--- Dataset entries Enclosed Below ---
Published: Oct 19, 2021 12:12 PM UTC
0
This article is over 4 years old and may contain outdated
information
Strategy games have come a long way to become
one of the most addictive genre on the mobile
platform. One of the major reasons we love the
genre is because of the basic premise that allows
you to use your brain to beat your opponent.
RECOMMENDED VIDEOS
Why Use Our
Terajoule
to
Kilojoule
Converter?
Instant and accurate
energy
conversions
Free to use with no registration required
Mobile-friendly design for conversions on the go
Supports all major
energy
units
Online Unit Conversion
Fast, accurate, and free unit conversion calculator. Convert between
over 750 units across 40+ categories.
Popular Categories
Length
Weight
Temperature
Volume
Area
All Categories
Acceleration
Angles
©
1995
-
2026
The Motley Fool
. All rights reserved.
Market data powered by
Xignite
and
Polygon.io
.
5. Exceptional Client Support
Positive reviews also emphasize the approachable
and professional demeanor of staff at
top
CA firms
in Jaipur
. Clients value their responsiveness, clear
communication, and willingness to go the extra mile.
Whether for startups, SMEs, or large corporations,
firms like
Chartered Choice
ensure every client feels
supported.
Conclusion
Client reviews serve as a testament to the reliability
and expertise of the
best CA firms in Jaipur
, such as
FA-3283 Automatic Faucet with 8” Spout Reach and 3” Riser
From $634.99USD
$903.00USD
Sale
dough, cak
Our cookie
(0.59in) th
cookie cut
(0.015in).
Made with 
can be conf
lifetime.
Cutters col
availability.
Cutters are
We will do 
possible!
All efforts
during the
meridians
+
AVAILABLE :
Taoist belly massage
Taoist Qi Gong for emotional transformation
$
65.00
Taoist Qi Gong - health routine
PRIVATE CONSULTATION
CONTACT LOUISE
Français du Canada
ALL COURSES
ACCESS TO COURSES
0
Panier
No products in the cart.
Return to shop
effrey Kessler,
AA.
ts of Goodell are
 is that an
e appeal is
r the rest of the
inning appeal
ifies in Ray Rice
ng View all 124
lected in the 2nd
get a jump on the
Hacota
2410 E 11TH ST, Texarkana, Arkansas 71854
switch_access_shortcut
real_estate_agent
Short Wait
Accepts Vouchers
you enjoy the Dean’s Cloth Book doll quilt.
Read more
--- End of Enclosed Dataset entries ---
### Aim of the task:
Set down every line of the listing again, exactly.

### Result of this exercise:
Published: Oct 19, 2021 12:12 PM UTC
0
This article is over 4 years old and may contain outdated
information
Strategy games have come a long way to become
one of the most addictive genre on the mobile
platform. One of the major reasons we love the
genre is because of the basic premise that allows
you to use your brain to beat your opponent.
RECOMMENDED VIDEOS
Why Use Our
Terajoule
to
Kilojoule
Converter?
Instant and accurate
energy
conversions
Free to use with no registration required
Mobile-friendly design for conversions on the go
Supports all major
energy
units
Online Unit Conversion
Fast, accurate, and free unit conversion calculator. Convert between
over 750 units across 40+ categories.
Popular Categories
Length
Weight
Temperature
Volume
Area
All Categories
Acceleration
Angles
©
1995
-
2026
The Motley Fool
. All rights reserved.
Market data powered by
Xignite
and
Polygon.io
.
5. Exceptional Client Support
Positive reviews also emphasize the approachable
and professional demeanor of staff at
top
CA firms
in Jaipur
. Clients value their responsiveness, clear
communication, and willingness to go the extra mile.
Whether for startups, SMEs, or large corporations,
firms like
Chartered Choice
ensure every client feels
supported.
Conclusion
Client reviews serve as a testament to the reliability
and expertise of the
best CA firms in Jaipur
, such as
FA-3283 Automatic Faucet with 8” Spout Reach and 3” Riser
From $634.99USD
$903.00USD
Sale
dough, cak
Our cookie
(0.59in) th
cookie cut
(0.015in).
Made with 
can be conf
lifetime.
Cutters col
availability.
Cutters are
We will do 
possible!
All efforts
during the
meridians
+
AVAILABLE :
Taoist belly massage
Taoist Qi Gong for emotional transformation
$
65.00
Taoist Qi Gong - health routine
PRIVATE CONSULTATION
CONTACT LOUISE
Français du Canada
ALL COURSES
ACCESS TO COURSES
0
Panier
No products in the cart.
Return to shop
effrey Kessler,
AA.
ts of Goodell are
 is that an
e appeal is
r the rest of the
inning appeal
ifies in Ray Rice
ng View all 124
lected in the 2nd
get a jump on the
Hacota
2410 E 11TH ST, Texarkana, Arkansas 71854
switch_access_shortcut
real_estate_agent
Short Wait
Accepts Vouchers
you enjoy the Dean’s Cloth Book doll quilt.
Read more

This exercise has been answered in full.